— Exercise —
An exact reprint of the listing is required, with no pictures included.

====== Data

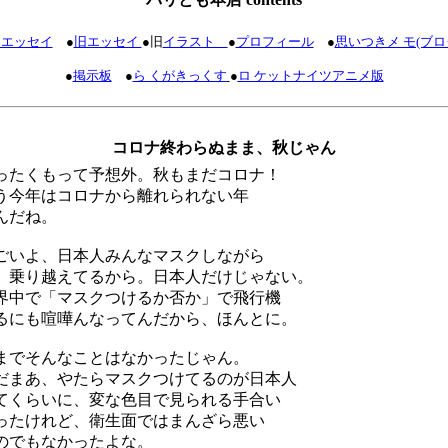
 エッセイ
●
旧エッセイ
●旧
イラスト
●
プロフィール
●
思いつきメ モ(ブ
●
掲示板
●
ら くがきっくす
●
ロ ケットナイツアニメ版
コロナ終わらぬまま、秋じゃん
ったくもって予想外。秋もまだコロナ！
う今年はコロナから離れられない年
んだね。
ごいよ、日本人みんなマスクしながら
、乗り越えてるから。日本人だけじゃない。
界中で「マスクつけるか否か」で飛行機
るにも喧嘩んなってんだから、ほんとに。
までそんなことはなかったじゃん。
だまあ、やたらマスクつけてるのが日本人
てくらいに、変な色目で見られる手合い
ったけれど、衛生面ではまんざら悪い
のでもなかったよな。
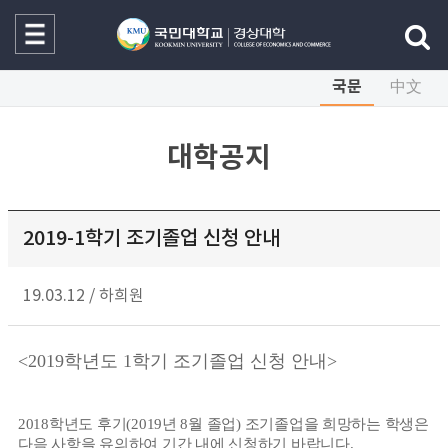
국문
中文
대학공지
2019-1학기 조기졸업 신청 안내
19.03.12
/
하희원
<2019
학년도
1
학기 조기졸업 신청 안내>
2018
학년도 후기
(2019
년
8
월 졸업
)
조기졸업을 희망하는 학생은
다음 사항을 유의하여 기간 내에 신청하기 바랍니다
.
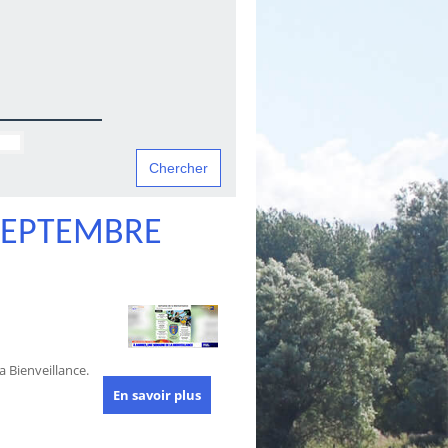
SEPTEMBRE
 Bienveillance.
En savoir plus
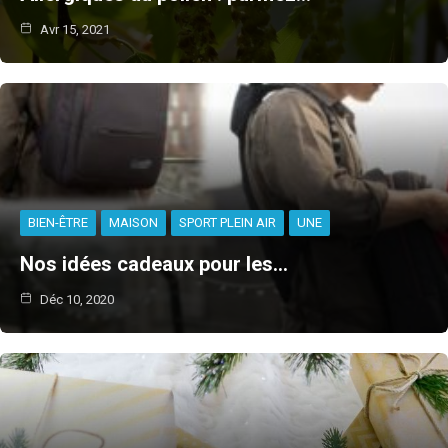
Avr 15, 2021
BIEN-ÊTRE
MAISON
SPORT PLEIN AIR
UNE
Nos idées cadeaux pour les…
Déc 10, 2020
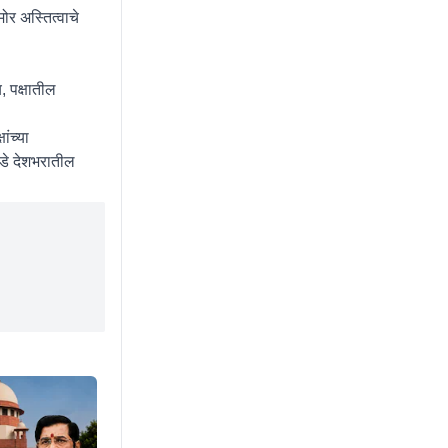
ोर अस्तित्वाचे
, पक्षातील
ांच्या
कडे देशभरातील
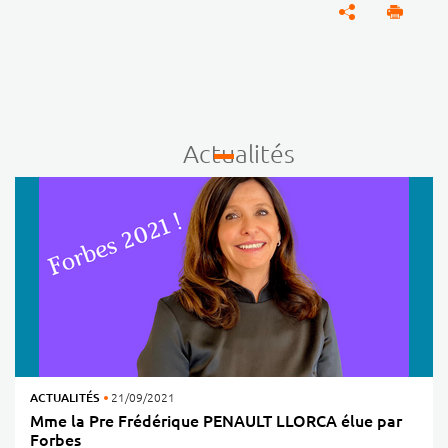
Actualités
ACTUALITÉS
21/09/2021
Mme la Pre Frédérique PENAULT LLORCA élue par
Forbes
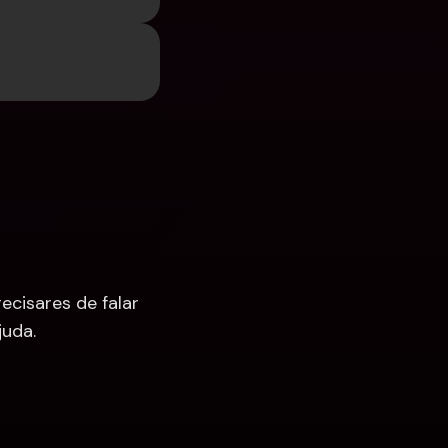
cisares de falar 
uda.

============

— Exercise answer —
 エッセイ
●
旧エッセイ
●旧
イラスト
●
プロフィール
●
思いつきメ モ(ブ
●
掲示板
●
ら くがきっくす
●
ロ ケットナイツアニメ版
コロナ終わらぬまま、秋じゃん
ったくもって予想外。秋もまだコロナ！
う今年はコロナから離れられない年
んだね。
ごいよ、日本人みんなマスクしながら
、乗り越えてるから。日本人だけじゃない。
界中で「マスクつけるか否か」で飛行機
るにも喧嘩んなってんだから、ほんとに。
までそんなことはなかったじゃん。
だまあ、やたらマスクつけてるのが日本人
てくらいに、変な色目で見られる手合い
ったけれど、衛生面ではまんざら悪い
のでもなかったよな。
국문
中文
대학공지
2019-1학기 조기졸업 신청 안내
19.03.12
/
하희원
<2019
학년도
1
학기 조기졸업 신청 안내>
2018
학년도 후기
(2019
년
8
월 졸업
)
조기졸업을 희망하는 학생은
다음 사항을 유의하여 기간 내에 신청하기 바랍니다
.
SEPTEMBRE
 Bienveillance.
En savoir plus
Avr 15, 2021
BIEN-ÊTRE
MAISON
SPORT PLEIN AIR
UNE
Nos idées cadeaux pour les…
Déc 10, 2020
ोर अस्तित्वाचे
, पक्षातील
ांच्या
कडे देशभरातील
Actualités
ACTUALITÉS
21/09/2021
Mme la Pre Frédérique PENAULT LLORCA élue par
Forbes
cisares de falar 
uda.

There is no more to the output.